Mais des membres de l'équipe de Mehdi Jomaâ ont été accusés d'avoir occupé des fonctions clés sous Zine El Abidine Ben Ali, renversé par la révolution de 2011, en particulier le candidat au poste de ministre de la Justice, Hafedh Ben Salah.

"Si vous allez voter pour ce gouvernement, vous signerez l'arrêt de mort de la révolution", a lancé un des élus, Hichem Hosni.

"Elevons le débat ! Ca ne se fait pas d'accuser des gens alors qu'ils peuvent être innocents", a répliqué le député Salah Chouaïeb.

Aucune preuve de ces accusations n'a été apportée, alors qu'aucune enquête d'ampleur n'a été menée depuis la révolution sur les crimes commis durant les deux décennies du régime de Ben Ali.

Le chef du gouvernement, Mehdi Jomaâ a, lui, voulu défendre les siens, assurant avoir fait son choix sur la base de "la compétence, l'indépendance et l'intégrité", tout en promettant de se pencher sur les accusations contre ses ministres accusés d'avoir servi l'ancien régime.

"S'il y a des ministres qui ne répondent pas à l'un de ces trois critères, je m'engage à réviser" la composition du cabinet, a déclaré M. Jomaâ, ministre sortant de l'Industrie du gouvernement démissionnaire dirigé par les islamistes d'Ennahda.

Il a, par ailleurs, défendu sa candidate au poste de ministre du Tourisme, Amel Karboul, après qu'elle a été critiquée pour avoir fait des déplacements professionnels en Israël.

Conformément à un accord de la classe politique, Ennahda s'est engagé à laisser le pouvoir à l'équipe de M. Jomaâ afin de résoudre une profonde crise politique déclenchée par l'assassinat de l'opposant Mohamed Brahmi en juillet dernier.

Lors de son discours de politique générale dans la matinée, M. Jomaâ avait insisté sur la nécessité de rétablir la sécurité face au "terrorisme" et de créer les conditions pour relever l'économie afin que les élections puissent avoir lieu en 2014.

Il ne faut "pas oublier les difficultés de cette période de transition : difficultés sécuritaires, économiques, sociales et politiques.

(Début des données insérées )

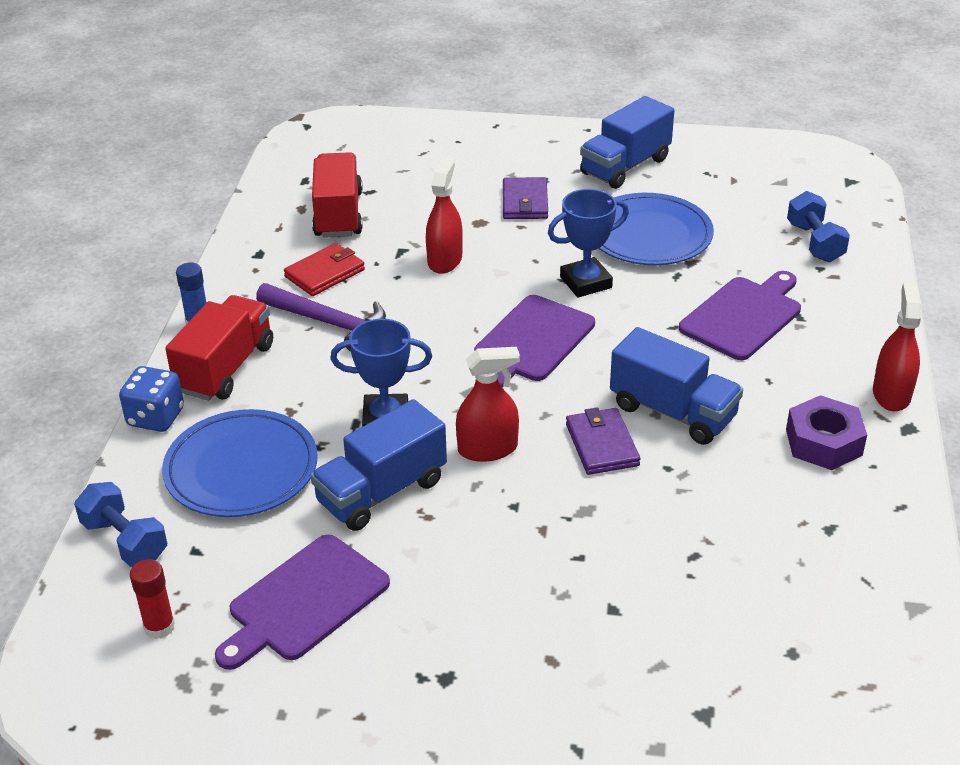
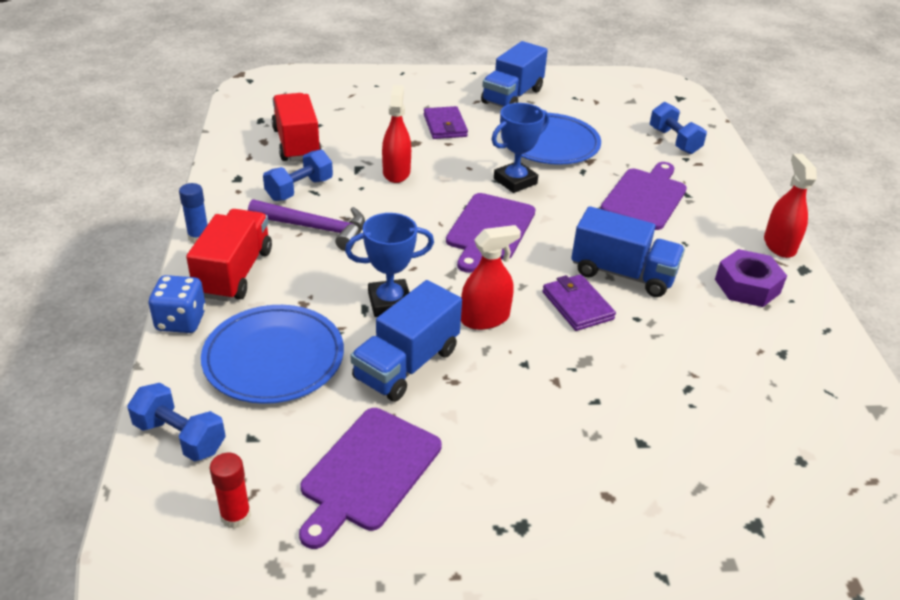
camera: 15 degrees left, 0 degrees up
red wallet [284,243,365,296] -> blue dumbbell [263,149,333,201]

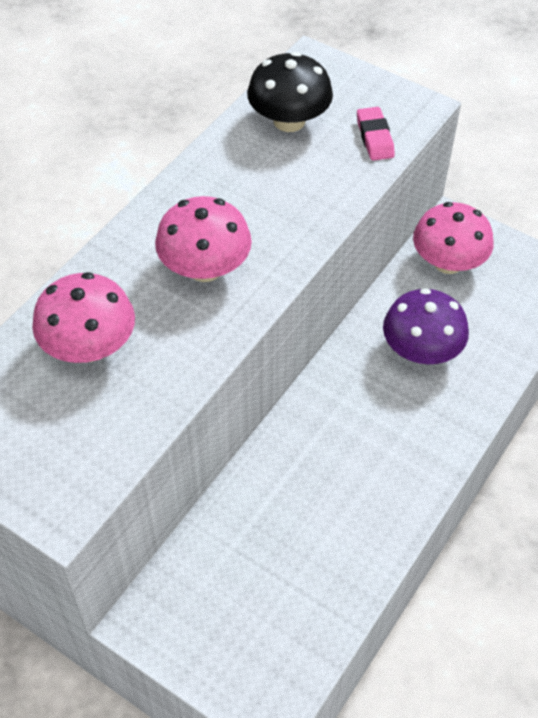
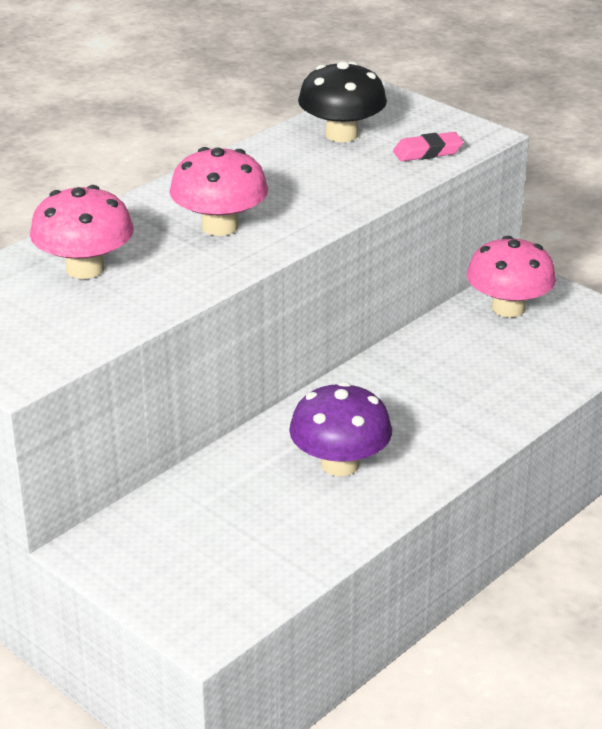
camera: 10 degrees right, 20 degrees down
pink eraser [357,107,395,161] -> pink eraser turned 75 degrees clockwise [393,132,464,161]
purple mushroom [383,288,469,364] -> purple mushroom moved to [289,382,392,476]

Le but suprême est d'aller vers des élections libres et intègres", a-t-il déclaré devant la Constituante.

La Tunisie est minée par l'essor d'une mouvance jihadiste depuis la révolution ayant conduit à la chute de Zine El Abidine Ben Ali en janvier 2011. Par ailleurs, le pays est aussi régulièrement déstabilisé par des conflits sociaux parfois violents en raison notamment du chômage endémique.

M. Jomaâ a ainsi appelé au "calme social", en référence aux grèves sauvages et blocages réguliers d'entreprises, notamment publiques, pour les forcer à des embauches.

La Tunisie a adopté dimanche, après plus de deux ans de débats la nouvelle Constitution tunisienne.